The right pick can put more money in your pocket.

Javier Zayas Photography/Getty Images

When used responsibly, the right credit card can ease the strain on your wallet with rewards and other card perks as inflation lingers and prices continue to rise. And if you’re just starting out on your credit journey, a card with robust credit monitoring tools can help you build good money habits and track your progress.

Some travel credit cards, for example, can cut your cost on lounge access and checked luggage, while cash-back cards offer you money back on eligible purchases. There are plenty of credit cards to choose from, but it’s all about finding the perfect match.

“It’s a combination of usability and rewards,” said John Ulzheimer, a consumer credit expert. “You want a card that is accepted by most, if not all, of the merchants where you commonly use credit cards. And, of course, if you’re using a card you might as well earn rewards at the same time.” 

Beyond rewards, it’s about your financial goals and needs, too. Whether your goal is to travel more or pay off credit card debt faster, here’s how to pick the right credit card for your wallet. 

First, set your financial goals

“What is the best credit card?” is one question to ask when searching for the right one. The answer depends on your financial priorities. 

Here are a few financial goals people put their credit cards to work on. 

Save money on everyday purchases

If your goal is to pay a bit less on everyday expenses, a rewards credit card -- which can earn you cash back, points or miles -- is the way to go. These cards give you a small percentage back on every purchase you make.

“Whether you choose a card that gives you cash back, points or miles, these valuable rewards can help boost your budget, which is likely feeling tight during inflationary times,” said Andrea Woroch, consumer and money-saving expert. 

For instance, some cards offer boosted rewards rates for select categories, like groceries, gas and restaurant dining. Other credit cards offer a flat rate on all purchases and some offer flexible rotating categories. Choose a card that aligns with your spending habits to make it easy to earn rewards on purchases you’re already making, without overspending.

+ + +

AIM A: From the credit card article, return the passage that begins at the words "Beyond rewards, it’s" and ends after the words "your financial priorities.".
AIM B: According to the credit card article, why should a person choose a card that matches their spending habits? Answer in one to three sentences.
The data that come next have no connection to the credit card article.

Entries drawn from a dataset:

+ + +

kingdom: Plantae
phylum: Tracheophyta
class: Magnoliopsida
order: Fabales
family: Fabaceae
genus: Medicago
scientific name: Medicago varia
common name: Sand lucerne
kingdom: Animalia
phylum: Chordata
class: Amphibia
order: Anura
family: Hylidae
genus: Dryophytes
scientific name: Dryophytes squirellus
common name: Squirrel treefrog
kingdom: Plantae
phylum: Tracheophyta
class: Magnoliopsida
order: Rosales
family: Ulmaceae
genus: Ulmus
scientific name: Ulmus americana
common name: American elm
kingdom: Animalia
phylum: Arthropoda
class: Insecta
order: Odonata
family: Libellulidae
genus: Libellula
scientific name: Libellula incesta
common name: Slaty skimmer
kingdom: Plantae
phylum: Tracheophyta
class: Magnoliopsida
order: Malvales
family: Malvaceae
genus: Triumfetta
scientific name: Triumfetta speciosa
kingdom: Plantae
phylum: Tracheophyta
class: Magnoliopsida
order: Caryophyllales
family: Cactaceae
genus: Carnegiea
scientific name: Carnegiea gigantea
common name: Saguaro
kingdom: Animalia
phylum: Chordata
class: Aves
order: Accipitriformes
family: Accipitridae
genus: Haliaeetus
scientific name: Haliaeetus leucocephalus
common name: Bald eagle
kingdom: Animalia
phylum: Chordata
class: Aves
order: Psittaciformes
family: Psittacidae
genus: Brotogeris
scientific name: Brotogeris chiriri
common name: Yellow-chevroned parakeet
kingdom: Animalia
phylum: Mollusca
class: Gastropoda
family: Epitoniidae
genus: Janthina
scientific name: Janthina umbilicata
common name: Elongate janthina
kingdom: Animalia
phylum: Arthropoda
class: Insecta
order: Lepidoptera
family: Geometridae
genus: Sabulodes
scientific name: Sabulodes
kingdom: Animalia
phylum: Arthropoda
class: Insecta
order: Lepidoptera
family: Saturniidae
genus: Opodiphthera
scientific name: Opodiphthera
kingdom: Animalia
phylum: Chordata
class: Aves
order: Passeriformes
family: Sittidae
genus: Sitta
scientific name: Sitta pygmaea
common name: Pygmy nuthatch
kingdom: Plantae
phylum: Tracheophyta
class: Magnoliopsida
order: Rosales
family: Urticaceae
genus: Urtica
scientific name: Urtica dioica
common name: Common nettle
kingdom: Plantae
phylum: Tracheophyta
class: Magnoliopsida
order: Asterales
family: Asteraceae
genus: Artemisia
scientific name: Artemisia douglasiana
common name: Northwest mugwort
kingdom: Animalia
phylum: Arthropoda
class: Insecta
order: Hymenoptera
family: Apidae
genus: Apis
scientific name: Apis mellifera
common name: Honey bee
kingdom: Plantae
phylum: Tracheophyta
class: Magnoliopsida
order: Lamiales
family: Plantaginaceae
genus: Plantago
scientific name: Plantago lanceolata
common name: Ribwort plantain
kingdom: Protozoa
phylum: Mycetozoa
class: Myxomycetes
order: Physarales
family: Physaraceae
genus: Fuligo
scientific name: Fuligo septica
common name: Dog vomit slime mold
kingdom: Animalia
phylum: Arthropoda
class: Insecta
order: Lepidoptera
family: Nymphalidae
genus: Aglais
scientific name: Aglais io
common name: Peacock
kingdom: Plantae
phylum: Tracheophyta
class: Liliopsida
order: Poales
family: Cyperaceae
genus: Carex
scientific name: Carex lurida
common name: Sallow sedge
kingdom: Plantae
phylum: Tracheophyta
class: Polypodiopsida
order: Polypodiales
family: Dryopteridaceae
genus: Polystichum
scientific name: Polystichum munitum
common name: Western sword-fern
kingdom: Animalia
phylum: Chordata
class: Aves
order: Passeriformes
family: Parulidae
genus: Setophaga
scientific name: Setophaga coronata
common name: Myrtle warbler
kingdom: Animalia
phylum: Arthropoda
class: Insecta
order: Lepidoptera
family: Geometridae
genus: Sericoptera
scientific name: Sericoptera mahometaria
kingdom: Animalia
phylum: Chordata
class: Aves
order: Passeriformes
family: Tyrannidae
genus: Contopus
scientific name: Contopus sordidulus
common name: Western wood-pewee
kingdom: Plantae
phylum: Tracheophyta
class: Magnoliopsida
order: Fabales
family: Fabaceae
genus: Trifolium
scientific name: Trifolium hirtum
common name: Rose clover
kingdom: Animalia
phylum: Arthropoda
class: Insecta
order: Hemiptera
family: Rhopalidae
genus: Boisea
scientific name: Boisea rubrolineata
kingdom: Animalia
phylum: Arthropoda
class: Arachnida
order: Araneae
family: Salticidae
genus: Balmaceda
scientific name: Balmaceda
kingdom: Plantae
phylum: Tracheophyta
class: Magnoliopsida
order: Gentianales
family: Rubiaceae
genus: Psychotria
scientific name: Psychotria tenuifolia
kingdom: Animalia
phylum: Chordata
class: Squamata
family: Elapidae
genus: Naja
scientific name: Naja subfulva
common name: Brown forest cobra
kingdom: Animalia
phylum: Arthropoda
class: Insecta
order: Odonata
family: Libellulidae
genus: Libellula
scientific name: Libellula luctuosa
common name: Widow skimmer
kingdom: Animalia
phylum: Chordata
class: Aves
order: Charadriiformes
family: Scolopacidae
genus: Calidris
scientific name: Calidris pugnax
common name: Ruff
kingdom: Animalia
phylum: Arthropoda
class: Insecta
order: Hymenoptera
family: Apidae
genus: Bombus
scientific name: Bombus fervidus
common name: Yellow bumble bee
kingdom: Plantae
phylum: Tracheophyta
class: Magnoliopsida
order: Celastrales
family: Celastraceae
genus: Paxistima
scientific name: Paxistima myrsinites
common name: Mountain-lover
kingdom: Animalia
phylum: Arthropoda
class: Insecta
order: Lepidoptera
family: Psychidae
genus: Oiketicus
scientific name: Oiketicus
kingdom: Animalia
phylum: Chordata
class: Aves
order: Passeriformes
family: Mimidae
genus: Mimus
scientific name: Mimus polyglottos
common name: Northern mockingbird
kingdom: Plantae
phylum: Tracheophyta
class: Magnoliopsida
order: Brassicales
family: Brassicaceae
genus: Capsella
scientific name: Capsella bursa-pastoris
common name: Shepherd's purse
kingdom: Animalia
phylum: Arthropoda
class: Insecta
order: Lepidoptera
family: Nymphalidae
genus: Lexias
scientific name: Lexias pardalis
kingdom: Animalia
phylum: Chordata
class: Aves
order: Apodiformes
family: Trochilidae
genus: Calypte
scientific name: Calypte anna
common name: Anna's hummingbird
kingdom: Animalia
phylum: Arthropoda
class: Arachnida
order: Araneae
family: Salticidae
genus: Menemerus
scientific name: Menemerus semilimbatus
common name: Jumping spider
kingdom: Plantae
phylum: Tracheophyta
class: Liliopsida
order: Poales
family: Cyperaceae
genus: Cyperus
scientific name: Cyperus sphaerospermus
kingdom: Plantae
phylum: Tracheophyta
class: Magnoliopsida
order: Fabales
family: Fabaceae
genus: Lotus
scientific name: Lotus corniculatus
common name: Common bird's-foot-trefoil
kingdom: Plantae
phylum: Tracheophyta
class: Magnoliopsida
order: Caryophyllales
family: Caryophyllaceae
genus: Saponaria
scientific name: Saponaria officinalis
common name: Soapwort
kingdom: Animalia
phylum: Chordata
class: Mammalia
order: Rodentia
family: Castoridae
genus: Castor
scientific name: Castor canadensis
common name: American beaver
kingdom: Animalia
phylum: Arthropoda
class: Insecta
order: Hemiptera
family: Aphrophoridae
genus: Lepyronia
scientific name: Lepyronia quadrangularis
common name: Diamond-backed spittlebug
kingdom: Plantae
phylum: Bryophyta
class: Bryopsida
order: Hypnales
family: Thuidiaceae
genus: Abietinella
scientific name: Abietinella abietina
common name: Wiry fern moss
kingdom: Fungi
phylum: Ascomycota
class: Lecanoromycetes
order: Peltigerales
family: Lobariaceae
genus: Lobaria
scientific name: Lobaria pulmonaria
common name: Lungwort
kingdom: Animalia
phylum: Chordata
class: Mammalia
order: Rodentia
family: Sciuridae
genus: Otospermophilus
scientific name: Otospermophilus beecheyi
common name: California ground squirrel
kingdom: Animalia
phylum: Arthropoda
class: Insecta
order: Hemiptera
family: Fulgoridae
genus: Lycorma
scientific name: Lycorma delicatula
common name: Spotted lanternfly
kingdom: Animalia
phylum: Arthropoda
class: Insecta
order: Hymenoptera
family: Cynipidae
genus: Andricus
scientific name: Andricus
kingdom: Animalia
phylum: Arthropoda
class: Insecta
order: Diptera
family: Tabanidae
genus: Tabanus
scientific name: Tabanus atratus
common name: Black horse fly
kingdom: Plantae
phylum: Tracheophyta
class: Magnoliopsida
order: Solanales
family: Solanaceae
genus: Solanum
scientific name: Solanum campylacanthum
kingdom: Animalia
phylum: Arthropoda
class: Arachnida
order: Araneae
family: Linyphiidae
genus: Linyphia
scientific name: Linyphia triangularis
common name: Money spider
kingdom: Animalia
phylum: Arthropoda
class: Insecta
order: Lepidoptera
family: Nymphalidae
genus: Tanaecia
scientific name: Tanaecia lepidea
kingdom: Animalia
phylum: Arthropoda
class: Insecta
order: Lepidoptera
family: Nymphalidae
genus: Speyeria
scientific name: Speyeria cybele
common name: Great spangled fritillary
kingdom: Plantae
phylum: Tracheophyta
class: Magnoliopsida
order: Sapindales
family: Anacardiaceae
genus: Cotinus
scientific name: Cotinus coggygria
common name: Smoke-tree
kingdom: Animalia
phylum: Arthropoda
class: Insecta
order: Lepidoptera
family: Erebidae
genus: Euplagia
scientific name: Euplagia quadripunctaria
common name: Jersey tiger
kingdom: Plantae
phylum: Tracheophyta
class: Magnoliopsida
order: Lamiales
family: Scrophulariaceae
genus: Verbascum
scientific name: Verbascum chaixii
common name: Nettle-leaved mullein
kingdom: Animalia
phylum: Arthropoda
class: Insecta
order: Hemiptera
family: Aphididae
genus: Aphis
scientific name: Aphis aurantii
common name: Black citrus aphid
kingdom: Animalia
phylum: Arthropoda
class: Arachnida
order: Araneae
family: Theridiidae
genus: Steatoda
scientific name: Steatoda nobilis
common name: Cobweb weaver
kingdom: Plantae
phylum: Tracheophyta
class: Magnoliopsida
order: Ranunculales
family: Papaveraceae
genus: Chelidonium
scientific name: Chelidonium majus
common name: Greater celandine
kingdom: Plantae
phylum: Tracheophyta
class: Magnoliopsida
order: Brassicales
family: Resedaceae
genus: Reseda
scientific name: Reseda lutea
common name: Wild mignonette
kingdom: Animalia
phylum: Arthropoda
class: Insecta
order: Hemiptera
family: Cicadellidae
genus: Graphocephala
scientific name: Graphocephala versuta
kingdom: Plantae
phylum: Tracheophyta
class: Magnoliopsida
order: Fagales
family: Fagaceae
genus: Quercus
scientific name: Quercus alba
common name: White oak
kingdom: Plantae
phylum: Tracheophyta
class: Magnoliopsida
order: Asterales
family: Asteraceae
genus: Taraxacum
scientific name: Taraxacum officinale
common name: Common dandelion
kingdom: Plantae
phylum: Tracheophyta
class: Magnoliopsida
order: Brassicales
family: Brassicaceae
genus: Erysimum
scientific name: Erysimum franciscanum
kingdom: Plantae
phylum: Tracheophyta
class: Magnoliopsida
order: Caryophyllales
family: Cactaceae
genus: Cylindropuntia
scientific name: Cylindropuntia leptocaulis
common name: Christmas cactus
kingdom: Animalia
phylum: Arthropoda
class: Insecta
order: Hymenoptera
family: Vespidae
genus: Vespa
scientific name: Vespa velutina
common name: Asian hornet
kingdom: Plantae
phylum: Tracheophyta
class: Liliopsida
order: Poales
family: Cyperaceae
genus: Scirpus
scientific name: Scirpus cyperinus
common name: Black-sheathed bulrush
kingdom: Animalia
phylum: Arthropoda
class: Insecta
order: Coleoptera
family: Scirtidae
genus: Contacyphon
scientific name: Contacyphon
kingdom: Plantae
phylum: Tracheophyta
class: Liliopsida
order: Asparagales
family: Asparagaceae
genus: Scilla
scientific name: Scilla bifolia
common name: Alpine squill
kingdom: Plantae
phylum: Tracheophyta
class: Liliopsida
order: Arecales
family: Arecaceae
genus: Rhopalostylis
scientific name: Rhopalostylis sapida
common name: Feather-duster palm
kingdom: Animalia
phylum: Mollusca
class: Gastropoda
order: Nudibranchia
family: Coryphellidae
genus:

+ + +

COMPLETE OUTPUT A:
Beyond rewards, it’s about your financial goals and needs, too. Whether your goal is to travel more or pay off credit card debt faster, here’s how to pick the right credit card for your wallet. 

First, set your financial goals

“What is the best credit card?” is one question to ask when searching for the right one. The answer depends on your financial priorities.

COMPLETE OUTPUT B: A card that matches one's spending habits makes it easy to earn rewards on purchases one already makes. It does so without requiring any overspending.